SIMETIERRE (1989)

La talentueuse Mary Lambert s'empare d'un des romans les plus noirs de Stephen King et en tire un film désespérément nihiliste

PET SEMATARY

1989 – USA

Réalisé par Mary Lambert

Avec Fred Gwynne, Denise Crosby, Dale Midkiff, Brad Greenquist, Michael Lombard

THEMA ZOMBIES I ENFANTS I SAGA STEPHEN KING

L’inéluctabilité de la mort… Stephen King s’est penché sur cet obsédant sujet en 1983 avec son roman « Simetierre », qui rencontra malgré sa noirceur un grand succès. Six ans plus tard, quand vint le moment de l’adapter sur grand écran, l’écrivain, par souci de contrôle très certainement, décida de rédiger le scénario lui-même, et tint à ce qu’il soit suivi à la lettre. George A. Romero et Tom Savini furent tour à tour envisagés derrière la caméra, mais la petite nouvelle Mary Lambert (clippeuse pour Madonna ayant réalisé un seul film, Siesta, tiède ersatz Lynchien) emporta le morceau et imprima sur pellicule ce chant funèbre. La famille Creed, Louis, son épouse Rachel et leurs deux jeunes enfants, Ellie et Gage, quittent les turpitudes de Chicago pour s’installer dans le Maine. La maison est magnifique, Louis a une bonne situation, médecin à l’hôpital universitaire, son couple est solide, et leur famille unie. Très vite, le chat d’Ellie se fait écraser sur la grande route qui borde la maison, et Louis, n’osant avouer à sa fille la mort de son compagnon, décide de l’enterrer au-delà du cimetière pour animaux, bien plus loin, sur un mystérieux site indien au sol acide et rocailleux, malgré les mises en garde de leur vieux voisin qui prédit un drame. Car « il y a des états pires que la mort », et quand ce sera au tour de Gage de se faire renverser et tuer par un camion, Louis se retrouvera face à des choix cruciaux et irréversibles…

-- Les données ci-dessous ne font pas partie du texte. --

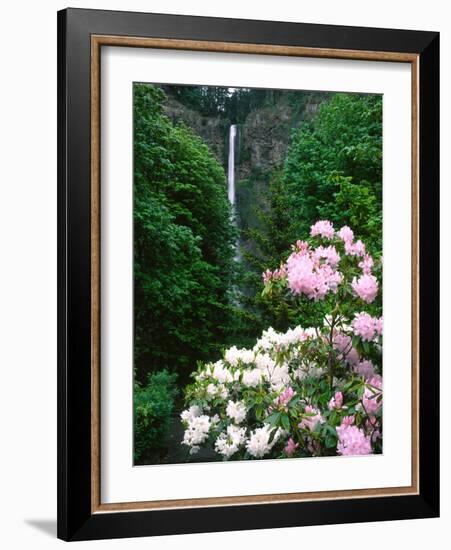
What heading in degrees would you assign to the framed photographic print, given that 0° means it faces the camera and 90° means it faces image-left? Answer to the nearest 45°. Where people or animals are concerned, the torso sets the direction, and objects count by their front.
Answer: approximately 315°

Une telle tragédie n’aurait pu souffrir une transcription timide ou un ton léger (nous sommes quand même à l’orée des années 90, et l’humour est de bon ton dans la série B). La bonne idée de King est de traiter son roman avec un sérieux imperturbable, et de ne faire l’impasse sur aucun élément sulfureux du drame des Creed : la mort de Gage (qui rappelle fortement celle de la famille de Mad Max), le suicide très cru de la voisine, l’enterrement qui tourne à l’empoignade désespérée, le fantôme au crâne béant qui suit Louis, la terrifiante sœur de Rachel rongée par la méningite, l’infanticide, le matricide… Les tabous hollywoodiens sont pulvérisés, la violence graphique et psychologique est frontale et sans retenue, et le sujet, universel, frappe au cœur. La performance des acteurs y est pour beaucoup, notamment le bouleversant Dale Midkiff, père en perdition face à la dissolution de la cellule familiale (un certain Bruce Campbell n’avait pas été retenu pour le rôle), qui provoque une forte identification et soulève nombre de questions cornéliennes. Au moment où l’enfant se retrouve confronté à la mort, faut-il le bercer de douces et rassurantes métaphores, ou bien lui expliquer l’issue logique de toute vie avec sincérité, en prenant le risque de le traumatiser ? Et si nous avions le choix de faire revenir nos morts et de corriger nos pires erreurs, quitte à y perdre la raison, que choisirions-nous ?

Un tétanisant parfum mortifère

Évidemment, la réanimation des cadavres rappelle Frankenstein, mais là où le personnage de Mary Shelley péchait par orgueil avant tout dans son désir de concurrencer Dieu, Louis (dont le métier est de sauver des vies) n’est mu que par l’amour, la culpabilité et un certain égoïsme dans le fait de ne pas vouloir laisser partir les siens, quitte à ce qu’ils soient condamnés à devenir des abominations. On pourra simplement reprocher une mise en images quelque peu « téléfilm » (mais néanmoins au service du récit et des personnages) et le morceau du générique final des Ramones (choisi par King) qui, bien que réussi, atténue quelque peu l’horreur du dernier plan par sa bonne ambiance typiquement 80’s, tranchant avec le score mystique et oppressant d’Elliot Goldenthal. Une suite vit le jour en 1992, toujours sous l’égide de Mary Lambert, cherchant visiblement à prendre le contre-pied du premier volet en jouant la carte de la surenchère et du grand-guignol rigolard. Inutile. Plus de 20 ans après, Simetierre n’a rien perdu de sa puissance émotionnelle et de son tétanisant parfum mortifère, désintégrant à chaque nouvelle vision la grande majorité des piètres tentatives actuelles dans le genre.